Quite what that means for them, and who is upset or not by their decision, really does not worry me. What is of interest is the bigger question that this poses. What this decision suggests is that these two cannot work within the royal system as it has been developed by the Queen and the fiction-mongering media.

I stress: I am not speculating as to why they have decided, and I do not really care. I note it as a fact. And that fact suggests to me that we are heading for a crisis when the Queen does eventually cease to reign, whether because she dies or because she decides to appoint Charles as her regent.

The absurdity of being a constitutional monarchy has been maintained in this country because the Queen has survived from what is very clearly a bygone era. The power structures surrounding her, and the mythology that has been created around them cannot endure now. My point is that even the royal family can see that. This latest decision is evidence of that point.

I noted my disagreement with the rhetoric and tone of Rebecca Long-Bailey with regard to fighting the establishment yesterday. I stand by that. But that does not mean that the structures of power in this country do not need reform. And the mythology of monarchy has survived because it has suited part of society - and most especially the upper echelons of the Tory party - vey well. Nothing suits their style of government more than the exercise of the royal prerogative.

My suspicion is that very soon the royals may no longer be willing, or even able, to play this game. It’s a simple statement of fact that never again will there be a monarch displaying quite such abnormal personality traits as the Queen has managed over such an extended period.
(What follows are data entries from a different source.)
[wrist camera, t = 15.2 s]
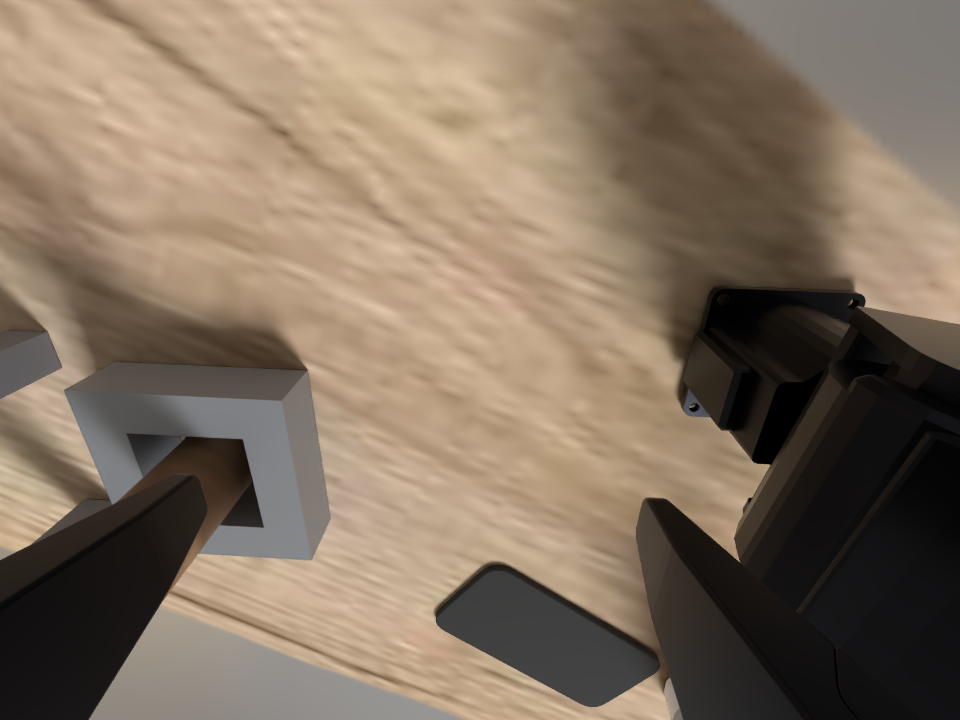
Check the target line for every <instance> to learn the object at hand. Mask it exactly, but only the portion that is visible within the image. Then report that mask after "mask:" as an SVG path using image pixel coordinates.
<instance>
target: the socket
mask: <svg viewBox="0 0 960 720" xmlns="http://www.w3.org/2000/svg"><path fill="white" fill-rule="evenodd" d="M64 392H65V395H66V397H67V399H68V402H69V404H70V406H71V409H72V411H73V413H74V416H75V418H76V421H77V423H78V425H79V428H80V430H81V432H82V435H83V437H84V439H85V442H86V444H87V446H88V449H89V451H90V454H91V456H92V458H93V461H94V463H95V465H96V468H97V470H98V472H99V475H100V477H101V479H102V482H103V484H104V487H105V489H106V491H107V494H108V496H109V498H110V501H111V503H112V504H114V503H116V502H117V501H118V500H119V499H120V498H121V497H122V496H123V495H125V494H126V493H127V492H128V491H129V490H130V489H131V488H132V487H133V486H134V485H135V484H136V483H138V482H139V481H140V480H141V479H142V478H143V477H144V476H145V475H146V474H147V473H148V472H150V471H151V470H152V469H153V468H154V467H155V466H156V465H157V464H158V463H159V462H160V461H161V460H163V459H164V458H165V457H166V456H167V455H168V454H169V453H170V452H171V451H172V450H173V449H174V448H176V447H177V446H178V445H179V444H180V443H181V442H182V441H181V438H180V436H190V437H210V438H230V439H243V442H244V446H245V450H246V454H247V459H248V463H249V467H250V471H251V475H252V479H253V483H254V487H253V486H248V488H247V489H246V490H245V492H244V493H243V494H242V496H241V497H240V498H239V500H238V501H237V502H236V504H235V505H234V506H233V508H232V509H231V510H230V512H229V513H228V514H227V516H226V517H225V518H224V520H223V521H222V522H221V524H220V525H219V526H218V528H217V529H216V530H215V532H214V533H213V534H212V536H211V537H210V538H209V540H208V541H207V543H206V544H205V545H204V547H203V548H202V549H201V551H200V552H199V553H198V554H213V555H230V556H247V557H264V558H281V559H298V560H312V558H313V556H314V554H315V552H316V549H317V547H318V545H319V543H320V541H321V539H322V536H323V534H324V532H325V530H326V528H327V526H328V523H329V521H330V519H331V518H330V512H329V505H328V499H327V492H326V486H325V479H324V473H323V466H322V460H321V453H320V447H319V440H318V434H317V427H316V421H315V414H314V408H313V401H312V395H311V388H310V382H309V375H308V371H307V370H285V369H263V368H242V367H220V366H198V365H176V364H155V363H133V362H114V363H112V364H110V365H108V366H107V367H105V368H103V369H101V370H99V371H98V372H96V373H94V374H92V375H90V376H89V377H87V378H85V379H83V380H81V381H80V382H78V383H76V384H74V385H72V386H71V387H69V388H67V389H65V390H64Z"/></svg>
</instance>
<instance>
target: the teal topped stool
mask: <svg viewBox="0 0 960 720" xmlns="http://www.w3.org/2000/svg"><path fill="white" fill-rule="evenodd" d="M61 368H62V367H61V364H60V362H59V359H58V357H57V355H56V352H55V350H54V347H53V345H52V342H51V340H50V338H49V335H48V333H47V332H36V331H13V330H8V331H5V332H3V333H0V399H1V398H3V397H5V396H7V395H9V394H11V393H13V392H15V391H17V390H19V389H21V388H23V387H25V386H27V385H29V384H31V383H33V382H35V381H37V380H39V379H41V378H43V377H45V376H47V375H49V374H51V373H53V372H55V371H57V370H59V369H61ZM110 505H112V503H111V501H110V500H94V499H85V500H83V501H82V502H81V503H80V504H79V505H78V506H76V507H75V508H74V509H73V510H72V511H70V512H69V513H68V514H67V515H66V516H65V517H63V518H62V519H61V520H60V521H59V522H57V523H56V524H55V525H54V526H53V527H52V528H50V529H49V530H48V531H47V532H46V533H44V534H43V535H42V536H41V537H40V538H39V539H37V540H36V541H35V542H34V543H36V542H38V541H40V540H42V539H44V538H46V537H48V536H50V535H52V534H54V533H56V532H58V531H60V530H62V529H64V528H66V527H68V526H70V525H72V524H74V523H76V522H78V521H80V520H82V519H84V518H86V517H88V516H90V515H92V514H94V513H96V512H98V511H100V510H102V509H104V508H106V507H108V506H110ZM34 543H33V544H34ZM31 545H32V544H31Z"/></svg>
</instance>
And as a result the whole charade is likely to collapse.

The wise thing to do in that case is to imagine what happens next. Harry and Megan can do what they wish, without much consequence. Their decision does however suggest a coming crisis that few have prepared for.

What is the future role for the head of state in whatever the UK might become? That is a question that needs to be asked. And at the same time the question as to who might have that role, and why, needs to be addressed. The assumption that it should be a royal seems, to me, to be naive.